EOF Analysis#

Empirical Orthogonal Function (EOF) Decomposition#

EOF analysis decomposes spatial-temporal datasets into orthogonal spatial patterns (EOFs) and their corresponding time series (principal components or PCs). This is useful for identifying dominant modes of variability like ENSO or the Pacific/North American pattern.

This method uses latitude-weighted anomalies, optional standardization, and the GeoCAT EOF routines which are compatible with xarray and masked data.


📌 Function: compute_eof_analysis()#

def compute_eof_analysis(datA, latlonEOF=(30.0, 50.0, -125.0, -100.0), neval=5, normalize=False, min_coverage=0.9):
    # Ensure longitude is 0-360
    if datA.lon.min() < 0:
        datA = datA.assign_coords(lon=((datA.lon + 360) % 360))

    lon_min = latlonEOF[2] if latlonEOF[2] >= 0 else latlonEOF[2] + 360
    lon_max = latlonEOF[3] if latlonEOF[3] >= 0 else latlonEOF[3] + 360

    # Flip latitude if needed
    if datA["lat"][0] > datA["lat"][-1]:
        datA = datA.isel(lat=slice(None, None, -1))

    # Subset data
    datA_eof = datA.sel(lat=slice(latlonEOF[0], latlonEOF[1]), lon=slice(lon_min, lon_max))

    # Latitude weighting
    rad = np.pi / 180.0
    clat = np.sqrt(np.cos(datA_eof["lat"] * rad))
    clat = clat.broadcast_like(datA_eof)
    datY = datA_eof * clat

    if normalize:
        dat_std = datY.std(dim="year")
        datY = datY / dat_std

    datY = datY.transpose("year", "lat", "lon")

    # Mask grid points with insufficient coverage
    valid_count = datY.notnull().sum(dim="year")
    required_count = int(datY.sizes["year"] * min_coverage)
    mask = valid_count < required_count
    datY = datY.where(~mask)

    # Ensure 'time' dimension for GeoCAT
    datY = datY.rename({'year': 'time'})

    # Perform EOF analysis
    eofs = gccomp.eofunc_eofs(datY, neofs=neval, meta=True)
    pcs = gccomp.eofunc_pcs(datY, npcs=neval, meta=True)

    # Normalize PCs and restore year dim
    pcs = pcs.rename({'time': 'year'})
    pcs = pcs / pcs.std(dim='year')
    pcs.attrs['varianceFraction'] = eofs.attrs.get('varianceFraction', None)

    print(f"Percentage Variance Explained: {pcs.attrs['varianceFraction']}")

    return pcs, eofs

⚙️ Parameters#

  • datA: Input gridded anomalies (dimensions: year, lat, lon)

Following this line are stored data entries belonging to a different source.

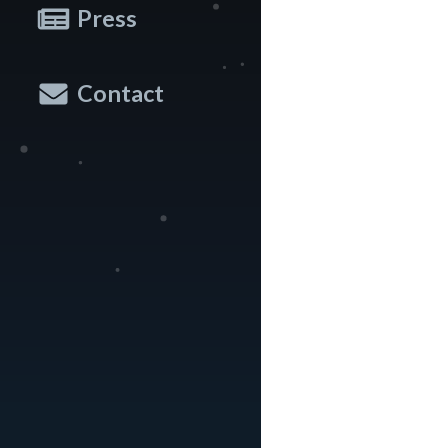
Press
Contact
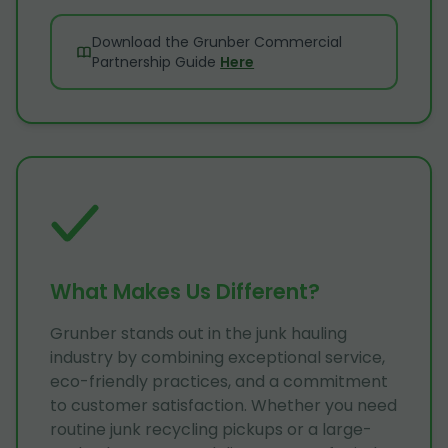
Download the Grunber Commercial
Partnership Guide
Here
What Makes Us Different?
Grunber stands out in the junk hauling
industry by combining exceptional service,
eco-friendly practices, and a commitment
to customer satisfaction. Whether you need
routine junk recycling pickups or a large-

  • latlonEOF: Latitude/longitude domain of analysis

  • neval: Number of EOF modes to return

  • normalize: If True, standardize spatial anomalies before decomposition (correlation matrix EOFs)

  • min_coverage: Minimum fraction of valid data required per grid point


📌 Example: Covariance and Correlation Matrix EOFs#

# Define EOF domain (Western US)
latlonEOF = (30.0, 50.0, -125.0, -100.0)

# EOF Based on Covariance Matrix
pcs_cov, eofs_cov = compute_eof_analysis(
    dat_YR, latlonEOF=latlonEOF, neval=5,
    normalize=False  # Use raw anomalies
)

# EOF Based on Correlation Matrix
pcs_std, eofs_std = compute_eof_analysis(
    dat_YR, latlonEOF=latlonEOF, neval=5,
    normalize=True  # Use standardized anomalies
)

🔍 Note: Covariance EOFs emphasize high-variance regions. Correlation EOFs treat all locations equally.


This method is useful for understanding large-scale coherent patterns and reducing dimensionality for further analysis (e.g., regression, clustering).